PAUL VERYSER'S STEEL-PARTS company, Stampings Inc., is in big trouble. Tariffs on steel imports, imposed by President George W. Bush in March, have pushed the cost of steel up by more than half on the American spot market, and this has added a whopping 25 percent to the cost of the air-bag, seat-belt and steering-wheel assembly parts his company makes.

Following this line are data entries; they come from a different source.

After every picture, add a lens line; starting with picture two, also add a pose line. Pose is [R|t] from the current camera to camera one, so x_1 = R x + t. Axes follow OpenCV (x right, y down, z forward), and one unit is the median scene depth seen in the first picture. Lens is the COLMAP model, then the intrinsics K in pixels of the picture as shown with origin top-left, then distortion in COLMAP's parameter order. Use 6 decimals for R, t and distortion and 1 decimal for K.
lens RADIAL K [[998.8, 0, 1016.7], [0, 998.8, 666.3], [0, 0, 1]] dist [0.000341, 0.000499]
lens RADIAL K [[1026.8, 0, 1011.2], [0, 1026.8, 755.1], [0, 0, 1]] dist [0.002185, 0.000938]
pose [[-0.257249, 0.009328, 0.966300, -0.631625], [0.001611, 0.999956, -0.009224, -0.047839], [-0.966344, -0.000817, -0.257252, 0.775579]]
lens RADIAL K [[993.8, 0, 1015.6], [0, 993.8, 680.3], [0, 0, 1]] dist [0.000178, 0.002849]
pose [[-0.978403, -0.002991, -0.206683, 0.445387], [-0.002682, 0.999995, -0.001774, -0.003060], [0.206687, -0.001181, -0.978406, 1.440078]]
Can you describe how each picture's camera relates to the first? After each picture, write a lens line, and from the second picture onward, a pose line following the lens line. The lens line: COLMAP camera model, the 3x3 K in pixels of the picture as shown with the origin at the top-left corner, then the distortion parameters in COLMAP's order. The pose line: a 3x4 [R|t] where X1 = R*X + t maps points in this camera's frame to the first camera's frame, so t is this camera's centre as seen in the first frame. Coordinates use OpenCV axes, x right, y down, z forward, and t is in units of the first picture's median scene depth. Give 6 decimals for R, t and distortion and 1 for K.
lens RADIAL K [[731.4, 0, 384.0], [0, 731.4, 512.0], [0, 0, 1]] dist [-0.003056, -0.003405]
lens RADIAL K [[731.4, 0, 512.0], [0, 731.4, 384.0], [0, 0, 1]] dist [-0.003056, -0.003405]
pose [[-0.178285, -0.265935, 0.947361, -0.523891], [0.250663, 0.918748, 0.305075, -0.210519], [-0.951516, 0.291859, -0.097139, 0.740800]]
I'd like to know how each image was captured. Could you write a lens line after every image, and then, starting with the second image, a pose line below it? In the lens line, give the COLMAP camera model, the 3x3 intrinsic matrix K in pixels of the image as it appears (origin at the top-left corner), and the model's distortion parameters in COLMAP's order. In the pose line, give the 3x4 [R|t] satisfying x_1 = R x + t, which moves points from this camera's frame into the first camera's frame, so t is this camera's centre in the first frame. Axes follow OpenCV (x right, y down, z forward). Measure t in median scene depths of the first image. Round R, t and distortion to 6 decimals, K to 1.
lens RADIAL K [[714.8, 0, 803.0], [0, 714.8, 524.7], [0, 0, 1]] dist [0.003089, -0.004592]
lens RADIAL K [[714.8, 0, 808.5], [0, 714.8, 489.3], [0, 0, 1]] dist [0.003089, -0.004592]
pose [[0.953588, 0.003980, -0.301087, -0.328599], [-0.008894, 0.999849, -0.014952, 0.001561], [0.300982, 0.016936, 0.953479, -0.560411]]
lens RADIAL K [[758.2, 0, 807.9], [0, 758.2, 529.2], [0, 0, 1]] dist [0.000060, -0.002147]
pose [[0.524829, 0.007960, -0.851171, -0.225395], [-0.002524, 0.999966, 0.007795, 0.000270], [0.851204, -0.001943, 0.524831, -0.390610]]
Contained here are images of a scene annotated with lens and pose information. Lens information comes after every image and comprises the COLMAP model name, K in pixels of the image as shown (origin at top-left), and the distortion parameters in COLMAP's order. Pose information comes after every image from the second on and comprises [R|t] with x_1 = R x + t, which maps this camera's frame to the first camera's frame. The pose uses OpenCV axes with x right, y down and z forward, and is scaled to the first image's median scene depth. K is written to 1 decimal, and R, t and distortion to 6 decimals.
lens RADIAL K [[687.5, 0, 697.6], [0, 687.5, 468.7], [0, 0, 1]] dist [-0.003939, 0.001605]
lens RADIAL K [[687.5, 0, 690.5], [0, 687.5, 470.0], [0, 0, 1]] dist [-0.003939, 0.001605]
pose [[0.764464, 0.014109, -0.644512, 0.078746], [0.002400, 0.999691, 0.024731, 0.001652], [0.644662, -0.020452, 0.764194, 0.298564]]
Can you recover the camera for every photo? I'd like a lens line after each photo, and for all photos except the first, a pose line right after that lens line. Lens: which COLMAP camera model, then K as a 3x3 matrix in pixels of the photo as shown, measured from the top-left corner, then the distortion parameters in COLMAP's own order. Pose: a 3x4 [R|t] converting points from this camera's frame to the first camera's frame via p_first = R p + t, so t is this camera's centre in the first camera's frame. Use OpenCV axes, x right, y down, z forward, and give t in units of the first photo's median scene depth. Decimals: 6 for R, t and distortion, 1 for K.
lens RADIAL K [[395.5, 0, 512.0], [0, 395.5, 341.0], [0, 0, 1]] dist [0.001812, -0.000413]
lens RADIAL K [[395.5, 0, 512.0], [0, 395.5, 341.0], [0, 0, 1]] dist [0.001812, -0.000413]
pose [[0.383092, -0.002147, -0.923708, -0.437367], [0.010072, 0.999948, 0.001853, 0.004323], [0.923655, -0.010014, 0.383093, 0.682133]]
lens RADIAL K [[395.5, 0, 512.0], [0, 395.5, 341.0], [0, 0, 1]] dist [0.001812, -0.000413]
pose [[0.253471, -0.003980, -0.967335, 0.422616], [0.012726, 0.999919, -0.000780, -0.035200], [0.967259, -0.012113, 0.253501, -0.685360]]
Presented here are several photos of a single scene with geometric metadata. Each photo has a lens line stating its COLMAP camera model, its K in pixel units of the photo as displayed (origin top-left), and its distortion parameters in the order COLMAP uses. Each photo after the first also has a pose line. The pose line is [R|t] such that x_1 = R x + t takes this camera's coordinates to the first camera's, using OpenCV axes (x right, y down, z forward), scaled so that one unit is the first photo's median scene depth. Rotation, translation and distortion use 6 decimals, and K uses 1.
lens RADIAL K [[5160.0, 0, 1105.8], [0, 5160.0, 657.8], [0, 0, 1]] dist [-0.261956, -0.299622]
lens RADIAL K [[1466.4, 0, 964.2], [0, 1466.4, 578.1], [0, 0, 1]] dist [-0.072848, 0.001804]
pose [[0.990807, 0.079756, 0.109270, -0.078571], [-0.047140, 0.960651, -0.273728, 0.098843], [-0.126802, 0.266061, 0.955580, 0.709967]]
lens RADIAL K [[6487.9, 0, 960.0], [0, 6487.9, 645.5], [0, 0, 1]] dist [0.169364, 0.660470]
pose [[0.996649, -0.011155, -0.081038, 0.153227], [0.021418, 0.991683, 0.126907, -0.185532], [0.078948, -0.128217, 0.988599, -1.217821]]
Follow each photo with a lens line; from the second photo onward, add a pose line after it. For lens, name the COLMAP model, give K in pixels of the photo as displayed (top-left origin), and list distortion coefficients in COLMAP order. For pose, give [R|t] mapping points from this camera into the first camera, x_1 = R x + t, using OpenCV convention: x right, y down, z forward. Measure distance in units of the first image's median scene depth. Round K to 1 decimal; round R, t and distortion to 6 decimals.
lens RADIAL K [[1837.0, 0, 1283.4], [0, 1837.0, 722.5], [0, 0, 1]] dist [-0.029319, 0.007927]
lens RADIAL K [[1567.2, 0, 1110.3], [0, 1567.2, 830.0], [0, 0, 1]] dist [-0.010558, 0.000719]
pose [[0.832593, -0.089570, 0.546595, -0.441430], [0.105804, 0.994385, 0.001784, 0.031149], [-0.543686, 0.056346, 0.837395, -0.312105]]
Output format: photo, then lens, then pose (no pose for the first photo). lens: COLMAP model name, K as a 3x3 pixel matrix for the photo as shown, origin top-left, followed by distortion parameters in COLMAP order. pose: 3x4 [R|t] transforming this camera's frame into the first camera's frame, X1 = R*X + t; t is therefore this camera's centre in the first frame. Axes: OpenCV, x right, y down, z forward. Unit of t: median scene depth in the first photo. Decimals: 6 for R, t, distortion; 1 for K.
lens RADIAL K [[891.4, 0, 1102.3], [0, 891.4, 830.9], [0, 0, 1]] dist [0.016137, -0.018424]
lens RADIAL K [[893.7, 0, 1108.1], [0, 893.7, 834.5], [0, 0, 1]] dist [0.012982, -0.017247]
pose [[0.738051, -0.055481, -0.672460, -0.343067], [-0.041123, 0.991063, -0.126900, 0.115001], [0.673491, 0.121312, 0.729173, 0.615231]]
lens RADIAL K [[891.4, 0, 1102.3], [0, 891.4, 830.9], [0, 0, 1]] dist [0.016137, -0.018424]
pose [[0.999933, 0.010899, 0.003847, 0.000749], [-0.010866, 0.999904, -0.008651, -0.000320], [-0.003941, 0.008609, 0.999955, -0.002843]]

The higher costs wouldn't be so bad if the Fraser, Mich.-based company could pass them on to its customers, mainly the big automakers and their top suppliers. But most of these companies refuse to pay, Veryser says. Whenever he dares ask, he's told there are plenty of alternative suppliers overseas, in places such as China and Mexico and Thailand. Labor is a lot cheaper in those countries, and now the steel is, too. "I'm the one who has to eat the extra cost," says Veryser. "And I just can't do it anymore." In September he shut Stamping Inc.'s plant in Harlingen, Texas, and laid off the 15 workers there. Without relief soon, he says, he'll also have to shut the Fraser plant, which his father opened in 1960; that would eliminate another 35 jobs.
Veryser has been a Republican all his voting life, and he says one of the worst things about the tariffs is the sense of betrayal. "Why would a president whom we all supported do something so hurtful to us? ... There has to be another way."